アッシャーが伏し目がちに言った。そして、「俺が一緒に行こう」と告げた。
モトは兄を見た。
「あの光の柱に止められる前、俺は元々あそこへ向かっていたんだ。やり残した仕事があってな」彼はモトの目を真っ直ぐに見返した。「こいつを一人にはしないさ」
沈黙。そして、ゆっくりとした頷き。それぞれの道筋が、ここで定まった。
翌朝、街の門には、まだ冷たく早い朝の光が差し込んでいた。
ティナシェは、必要以上に長くモトを抱きしめた。「体に気をつけるのよ。他の子たちのことも、お願いね」
アンバーはモトの胸に顔を押し付け、自分が納得するまで絶対に離れようとしなかった。「約束してね」
「約束するよ」
シェウとモトは、互いの顔を真っ直ぐに見ることはないまま、近くに立っていた。二人の間に残された『言葉にできなかったこと』は、温かく、重く、そして未解決のままだった。アッシャーは弟と最後の挨拶――手を合わせ、額と額をぶつける――を交わし、一歩下がった。
彼らは、分かれた。
モトは、群衆に飲み込まれて見えなくなるまでシェウの背中を見つめ続けていた。そして、北へと背を向けた。
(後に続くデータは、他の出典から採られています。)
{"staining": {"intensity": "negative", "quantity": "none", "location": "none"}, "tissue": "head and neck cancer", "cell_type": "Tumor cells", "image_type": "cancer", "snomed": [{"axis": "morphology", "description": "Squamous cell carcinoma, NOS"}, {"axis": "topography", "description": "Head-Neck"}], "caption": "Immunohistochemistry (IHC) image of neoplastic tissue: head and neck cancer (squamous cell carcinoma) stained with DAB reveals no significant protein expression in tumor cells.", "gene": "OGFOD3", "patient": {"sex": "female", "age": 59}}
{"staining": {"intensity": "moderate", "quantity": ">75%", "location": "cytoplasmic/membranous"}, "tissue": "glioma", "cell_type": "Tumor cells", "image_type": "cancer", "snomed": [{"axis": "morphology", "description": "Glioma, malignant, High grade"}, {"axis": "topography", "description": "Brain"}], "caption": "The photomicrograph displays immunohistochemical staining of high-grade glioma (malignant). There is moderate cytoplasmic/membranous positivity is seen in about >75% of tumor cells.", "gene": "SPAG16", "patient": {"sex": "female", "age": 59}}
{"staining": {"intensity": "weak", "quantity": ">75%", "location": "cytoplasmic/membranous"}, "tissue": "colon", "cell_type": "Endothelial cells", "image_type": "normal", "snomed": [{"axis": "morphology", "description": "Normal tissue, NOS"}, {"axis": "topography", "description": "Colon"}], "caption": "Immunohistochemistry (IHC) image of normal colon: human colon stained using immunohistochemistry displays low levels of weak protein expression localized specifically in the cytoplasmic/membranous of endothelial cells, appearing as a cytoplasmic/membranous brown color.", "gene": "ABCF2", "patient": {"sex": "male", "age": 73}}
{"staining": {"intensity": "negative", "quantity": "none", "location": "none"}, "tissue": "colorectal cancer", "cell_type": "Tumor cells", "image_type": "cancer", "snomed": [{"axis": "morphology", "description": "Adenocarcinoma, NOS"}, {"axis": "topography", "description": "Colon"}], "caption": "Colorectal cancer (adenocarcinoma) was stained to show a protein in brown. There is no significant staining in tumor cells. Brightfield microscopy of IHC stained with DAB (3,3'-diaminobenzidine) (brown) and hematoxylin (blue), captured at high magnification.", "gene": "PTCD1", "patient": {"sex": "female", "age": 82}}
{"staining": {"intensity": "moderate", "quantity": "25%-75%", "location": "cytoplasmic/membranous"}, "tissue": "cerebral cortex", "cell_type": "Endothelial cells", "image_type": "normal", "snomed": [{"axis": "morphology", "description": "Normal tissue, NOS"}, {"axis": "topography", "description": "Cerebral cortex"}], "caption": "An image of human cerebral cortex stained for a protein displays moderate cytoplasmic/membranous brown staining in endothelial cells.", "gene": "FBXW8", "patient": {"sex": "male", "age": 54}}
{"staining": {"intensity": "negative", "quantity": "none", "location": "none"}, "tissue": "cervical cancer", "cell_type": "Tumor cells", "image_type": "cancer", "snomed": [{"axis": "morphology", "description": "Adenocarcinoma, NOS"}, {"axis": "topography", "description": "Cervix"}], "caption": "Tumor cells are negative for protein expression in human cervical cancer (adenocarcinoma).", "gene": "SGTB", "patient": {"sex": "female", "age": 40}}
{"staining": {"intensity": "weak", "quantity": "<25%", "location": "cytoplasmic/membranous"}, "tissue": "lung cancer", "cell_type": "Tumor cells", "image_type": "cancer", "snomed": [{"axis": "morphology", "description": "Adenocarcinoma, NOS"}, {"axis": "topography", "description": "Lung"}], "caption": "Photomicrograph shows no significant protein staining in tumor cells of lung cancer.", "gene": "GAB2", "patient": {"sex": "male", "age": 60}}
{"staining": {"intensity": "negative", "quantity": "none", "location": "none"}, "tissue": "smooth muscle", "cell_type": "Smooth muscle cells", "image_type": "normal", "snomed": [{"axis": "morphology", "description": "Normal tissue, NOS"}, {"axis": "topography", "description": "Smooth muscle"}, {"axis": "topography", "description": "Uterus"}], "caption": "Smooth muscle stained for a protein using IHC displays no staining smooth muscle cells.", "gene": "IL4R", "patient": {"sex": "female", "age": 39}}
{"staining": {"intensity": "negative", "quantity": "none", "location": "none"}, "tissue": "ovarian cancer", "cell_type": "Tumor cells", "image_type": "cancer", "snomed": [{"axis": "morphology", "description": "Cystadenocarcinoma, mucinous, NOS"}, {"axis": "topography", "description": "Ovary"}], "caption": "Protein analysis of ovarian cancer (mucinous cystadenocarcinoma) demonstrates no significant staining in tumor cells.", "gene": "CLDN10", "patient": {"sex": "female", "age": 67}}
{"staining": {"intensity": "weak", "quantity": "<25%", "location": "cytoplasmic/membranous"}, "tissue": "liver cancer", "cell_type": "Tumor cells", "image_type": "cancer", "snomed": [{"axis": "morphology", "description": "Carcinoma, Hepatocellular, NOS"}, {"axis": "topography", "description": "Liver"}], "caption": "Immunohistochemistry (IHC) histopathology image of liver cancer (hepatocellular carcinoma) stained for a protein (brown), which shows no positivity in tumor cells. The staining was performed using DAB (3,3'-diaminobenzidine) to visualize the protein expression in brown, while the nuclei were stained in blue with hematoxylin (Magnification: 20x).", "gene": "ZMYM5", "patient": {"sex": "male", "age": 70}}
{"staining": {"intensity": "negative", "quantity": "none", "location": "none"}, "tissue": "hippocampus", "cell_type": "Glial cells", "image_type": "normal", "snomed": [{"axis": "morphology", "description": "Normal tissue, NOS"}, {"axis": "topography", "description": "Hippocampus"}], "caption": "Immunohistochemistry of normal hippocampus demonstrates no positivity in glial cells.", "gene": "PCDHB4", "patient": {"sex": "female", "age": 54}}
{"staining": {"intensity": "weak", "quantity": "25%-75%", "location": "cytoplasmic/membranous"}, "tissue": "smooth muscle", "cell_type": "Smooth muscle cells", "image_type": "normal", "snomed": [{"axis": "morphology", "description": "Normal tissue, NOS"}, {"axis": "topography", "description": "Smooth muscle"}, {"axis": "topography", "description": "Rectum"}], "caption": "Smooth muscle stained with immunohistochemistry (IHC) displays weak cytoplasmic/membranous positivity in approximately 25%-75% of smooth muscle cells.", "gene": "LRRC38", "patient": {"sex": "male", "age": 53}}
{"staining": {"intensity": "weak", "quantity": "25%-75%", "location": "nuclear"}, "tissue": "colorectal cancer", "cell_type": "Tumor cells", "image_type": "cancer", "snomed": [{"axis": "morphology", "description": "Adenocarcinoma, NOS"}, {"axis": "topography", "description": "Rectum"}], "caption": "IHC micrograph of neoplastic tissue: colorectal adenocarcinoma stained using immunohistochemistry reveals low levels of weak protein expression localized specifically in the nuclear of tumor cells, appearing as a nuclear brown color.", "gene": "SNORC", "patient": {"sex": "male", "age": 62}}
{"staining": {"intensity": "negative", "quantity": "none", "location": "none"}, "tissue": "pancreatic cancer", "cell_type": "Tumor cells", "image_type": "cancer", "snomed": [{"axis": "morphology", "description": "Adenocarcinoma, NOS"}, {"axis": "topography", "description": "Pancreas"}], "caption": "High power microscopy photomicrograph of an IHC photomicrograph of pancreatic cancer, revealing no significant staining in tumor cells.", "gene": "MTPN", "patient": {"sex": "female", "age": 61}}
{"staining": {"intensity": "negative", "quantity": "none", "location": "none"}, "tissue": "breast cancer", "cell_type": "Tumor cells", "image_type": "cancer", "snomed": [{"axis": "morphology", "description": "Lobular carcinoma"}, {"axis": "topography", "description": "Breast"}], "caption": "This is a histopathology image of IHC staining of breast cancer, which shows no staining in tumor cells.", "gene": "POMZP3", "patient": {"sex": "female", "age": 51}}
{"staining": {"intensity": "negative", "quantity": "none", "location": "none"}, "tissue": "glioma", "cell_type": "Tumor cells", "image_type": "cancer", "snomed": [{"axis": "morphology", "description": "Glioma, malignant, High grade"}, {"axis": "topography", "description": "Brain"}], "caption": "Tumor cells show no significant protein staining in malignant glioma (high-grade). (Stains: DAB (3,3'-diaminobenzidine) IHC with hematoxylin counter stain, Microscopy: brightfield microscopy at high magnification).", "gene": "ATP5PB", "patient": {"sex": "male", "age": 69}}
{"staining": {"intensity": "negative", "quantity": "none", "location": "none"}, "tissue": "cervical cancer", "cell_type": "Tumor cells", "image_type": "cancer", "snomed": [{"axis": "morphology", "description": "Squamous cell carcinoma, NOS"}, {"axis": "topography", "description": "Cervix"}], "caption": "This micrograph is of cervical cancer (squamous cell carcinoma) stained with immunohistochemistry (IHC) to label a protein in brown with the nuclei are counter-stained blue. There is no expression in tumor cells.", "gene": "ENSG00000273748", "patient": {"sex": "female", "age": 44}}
デンガの玉座の間で、ダーシー(Darcy)が一礼した。「会談の準備が整いました、我が君。明朝、出発いたします」
マラキ(Malachi)が頷く。「よかろう。帰り道には、ゼン(Zen)を通過するぞ」
ペイジが、あの軽やかな足取りで廊下からふらりと入ってきた。「ダーシー、さっきすごく集中してる人を見かけたのよ。なんだか、あなたを思い出させちゃったわ」
ダーシーが、正確に計算されたように眉をひそめる。「ふんっ」
マラキの視線が、二人の間を行き来した――急ぐことなく、鋭く、すべての情報を頭の中でファイリングしながら。
パシの外れ。暗闇の中で、信条の面々が座り込んでいた。
リアムが地面を見つめている。「すべての愛を注がれたあいつは――」
「――すべての力を持っていたってわけか」カンゲツが引き継いだ。ほとんど笑い声に近い響き。「詩的じゃねえな」
彼らはそのまま座り続けていた。やがて、道路の脇の暗がりから、『彼ら』がやって来た――家族連れ、子供たち、臆病な者、居場所を失った者、そしてリアムの言葉の中に『何か』を見出し、それでも街を出ることを選んだ人々。彼らは警戒しつつも、希望を抱いた距離を保って立っていた。
リアムが立ち上がった。他の兄弟たちも彼に続いて立ち上がる。
「俺たちと共に来い」彼が言った。「ゲヘンへ。自由の地へ」
彼らが歩き出すと、その背後に長い影が伸びた。そして、もう失うものが何もない人々が、彼らと共に歩き出した。